What is being asked:
List every line in the rows below that has the word "ventricle" in it, copying each line in full.

Source material:
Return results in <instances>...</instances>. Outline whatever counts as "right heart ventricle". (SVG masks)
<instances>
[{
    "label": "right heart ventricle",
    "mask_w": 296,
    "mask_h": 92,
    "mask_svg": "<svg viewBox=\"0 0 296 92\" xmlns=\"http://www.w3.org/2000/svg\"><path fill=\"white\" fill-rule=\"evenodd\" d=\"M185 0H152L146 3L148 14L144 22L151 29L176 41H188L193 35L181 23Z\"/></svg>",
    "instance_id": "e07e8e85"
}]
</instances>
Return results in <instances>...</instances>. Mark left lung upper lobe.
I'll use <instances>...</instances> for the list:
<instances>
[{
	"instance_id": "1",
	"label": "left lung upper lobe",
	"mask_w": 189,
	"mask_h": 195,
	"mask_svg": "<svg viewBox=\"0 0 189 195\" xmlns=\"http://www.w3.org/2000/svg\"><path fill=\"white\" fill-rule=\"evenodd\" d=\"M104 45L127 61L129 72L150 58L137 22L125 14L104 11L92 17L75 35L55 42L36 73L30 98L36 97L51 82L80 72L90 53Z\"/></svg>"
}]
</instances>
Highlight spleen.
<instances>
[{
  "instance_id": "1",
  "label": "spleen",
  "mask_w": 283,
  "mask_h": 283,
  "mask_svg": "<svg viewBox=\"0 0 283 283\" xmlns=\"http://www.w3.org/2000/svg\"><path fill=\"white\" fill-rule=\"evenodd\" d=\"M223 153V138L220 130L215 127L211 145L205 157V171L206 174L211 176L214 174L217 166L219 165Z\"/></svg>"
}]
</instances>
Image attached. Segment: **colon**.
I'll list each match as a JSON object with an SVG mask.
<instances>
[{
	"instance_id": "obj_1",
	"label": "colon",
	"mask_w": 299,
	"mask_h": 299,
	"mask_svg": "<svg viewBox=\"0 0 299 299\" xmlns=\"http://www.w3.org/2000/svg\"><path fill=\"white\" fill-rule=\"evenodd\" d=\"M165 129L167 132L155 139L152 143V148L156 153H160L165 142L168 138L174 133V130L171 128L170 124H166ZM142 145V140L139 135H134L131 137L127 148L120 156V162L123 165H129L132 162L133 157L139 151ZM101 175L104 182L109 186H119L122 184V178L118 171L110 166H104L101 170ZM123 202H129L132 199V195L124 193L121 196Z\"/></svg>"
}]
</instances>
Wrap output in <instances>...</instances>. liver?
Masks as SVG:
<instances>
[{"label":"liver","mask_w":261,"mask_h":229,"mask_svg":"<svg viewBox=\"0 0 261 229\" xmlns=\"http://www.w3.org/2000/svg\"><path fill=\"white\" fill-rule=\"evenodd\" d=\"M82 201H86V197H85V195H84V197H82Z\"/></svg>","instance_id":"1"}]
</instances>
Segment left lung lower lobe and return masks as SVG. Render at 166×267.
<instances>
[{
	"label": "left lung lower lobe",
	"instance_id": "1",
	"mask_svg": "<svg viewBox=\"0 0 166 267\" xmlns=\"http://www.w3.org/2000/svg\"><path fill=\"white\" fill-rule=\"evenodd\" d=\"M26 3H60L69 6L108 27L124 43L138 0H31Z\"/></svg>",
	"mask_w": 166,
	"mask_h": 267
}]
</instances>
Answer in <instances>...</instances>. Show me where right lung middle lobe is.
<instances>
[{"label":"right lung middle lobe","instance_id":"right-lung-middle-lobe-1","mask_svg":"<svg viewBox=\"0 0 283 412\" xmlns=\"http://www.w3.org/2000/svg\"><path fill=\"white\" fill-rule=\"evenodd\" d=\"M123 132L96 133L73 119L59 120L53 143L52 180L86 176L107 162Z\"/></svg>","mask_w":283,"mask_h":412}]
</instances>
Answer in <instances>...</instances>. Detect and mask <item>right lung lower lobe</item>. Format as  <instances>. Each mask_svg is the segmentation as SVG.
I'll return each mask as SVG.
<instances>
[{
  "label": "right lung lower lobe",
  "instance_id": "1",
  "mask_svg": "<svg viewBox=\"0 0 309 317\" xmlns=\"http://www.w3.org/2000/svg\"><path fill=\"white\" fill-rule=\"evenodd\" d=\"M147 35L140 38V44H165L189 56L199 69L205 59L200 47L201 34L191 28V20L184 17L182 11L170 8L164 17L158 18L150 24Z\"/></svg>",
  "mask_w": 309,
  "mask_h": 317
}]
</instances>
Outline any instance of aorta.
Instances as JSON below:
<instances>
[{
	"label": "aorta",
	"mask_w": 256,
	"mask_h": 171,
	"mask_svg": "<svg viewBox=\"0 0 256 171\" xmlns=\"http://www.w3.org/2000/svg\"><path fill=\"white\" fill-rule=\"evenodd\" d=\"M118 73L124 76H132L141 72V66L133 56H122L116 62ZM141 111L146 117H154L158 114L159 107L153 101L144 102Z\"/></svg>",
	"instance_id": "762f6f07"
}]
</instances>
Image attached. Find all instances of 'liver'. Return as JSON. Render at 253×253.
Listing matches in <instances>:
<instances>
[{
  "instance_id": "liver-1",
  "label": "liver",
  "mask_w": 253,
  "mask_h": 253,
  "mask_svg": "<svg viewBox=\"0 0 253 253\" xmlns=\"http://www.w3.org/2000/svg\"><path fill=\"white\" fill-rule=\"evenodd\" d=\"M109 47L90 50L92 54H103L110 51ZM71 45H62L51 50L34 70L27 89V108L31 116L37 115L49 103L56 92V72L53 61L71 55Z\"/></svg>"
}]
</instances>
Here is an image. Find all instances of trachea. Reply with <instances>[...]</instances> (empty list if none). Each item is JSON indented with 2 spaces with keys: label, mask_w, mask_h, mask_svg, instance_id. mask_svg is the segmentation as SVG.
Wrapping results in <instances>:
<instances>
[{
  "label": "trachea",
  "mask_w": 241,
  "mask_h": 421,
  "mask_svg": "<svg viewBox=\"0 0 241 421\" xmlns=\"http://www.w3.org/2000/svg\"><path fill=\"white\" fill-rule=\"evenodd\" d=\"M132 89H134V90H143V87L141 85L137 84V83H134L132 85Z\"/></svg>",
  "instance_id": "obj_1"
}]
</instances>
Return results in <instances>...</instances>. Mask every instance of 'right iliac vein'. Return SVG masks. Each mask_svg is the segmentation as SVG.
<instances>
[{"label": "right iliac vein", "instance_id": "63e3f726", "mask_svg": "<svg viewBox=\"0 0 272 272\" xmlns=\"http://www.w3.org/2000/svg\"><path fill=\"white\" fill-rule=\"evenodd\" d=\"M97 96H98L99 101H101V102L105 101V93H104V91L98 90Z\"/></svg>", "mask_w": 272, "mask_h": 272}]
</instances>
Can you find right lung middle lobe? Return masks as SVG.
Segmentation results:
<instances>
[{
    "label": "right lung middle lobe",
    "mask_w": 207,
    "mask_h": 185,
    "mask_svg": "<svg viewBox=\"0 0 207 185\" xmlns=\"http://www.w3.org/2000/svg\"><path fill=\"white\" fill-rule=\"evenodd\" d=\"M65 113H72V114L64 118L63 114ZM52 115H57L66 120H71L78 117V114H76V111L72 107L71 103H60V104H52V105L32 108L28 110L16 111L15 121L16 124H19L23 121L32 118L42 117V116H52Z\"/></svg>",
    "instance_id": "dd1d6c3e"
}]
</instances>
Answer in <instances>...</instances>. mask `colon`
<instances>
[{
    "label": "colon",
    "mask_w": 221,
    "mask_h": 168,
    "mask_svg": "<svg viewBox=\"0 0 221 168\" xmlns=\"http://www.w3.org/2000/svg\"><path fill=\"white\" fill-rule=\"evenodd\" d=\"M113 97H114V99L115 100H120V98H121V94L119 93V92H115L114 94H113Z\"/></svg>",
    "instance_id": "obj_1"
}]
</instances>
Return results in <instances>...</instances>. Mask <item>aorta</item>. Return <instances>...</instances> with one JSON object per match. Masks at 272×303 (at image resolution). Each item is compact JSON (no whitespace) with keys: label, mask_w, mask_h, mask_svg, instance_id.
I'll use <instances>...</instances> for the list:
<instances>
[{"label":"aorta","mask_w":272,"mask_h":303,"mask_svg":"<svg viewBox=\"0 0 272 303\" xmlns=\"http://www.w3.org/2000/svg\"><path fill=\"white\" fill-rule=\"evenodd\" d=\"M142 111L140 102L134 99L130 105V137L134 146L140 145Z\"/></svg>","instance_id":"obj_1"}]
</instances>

Task result:
Return results in <instances>...</instances>. Outline whatever counts as "right heart ventricle". (SVG masks)
    "label": "right heart ventricle",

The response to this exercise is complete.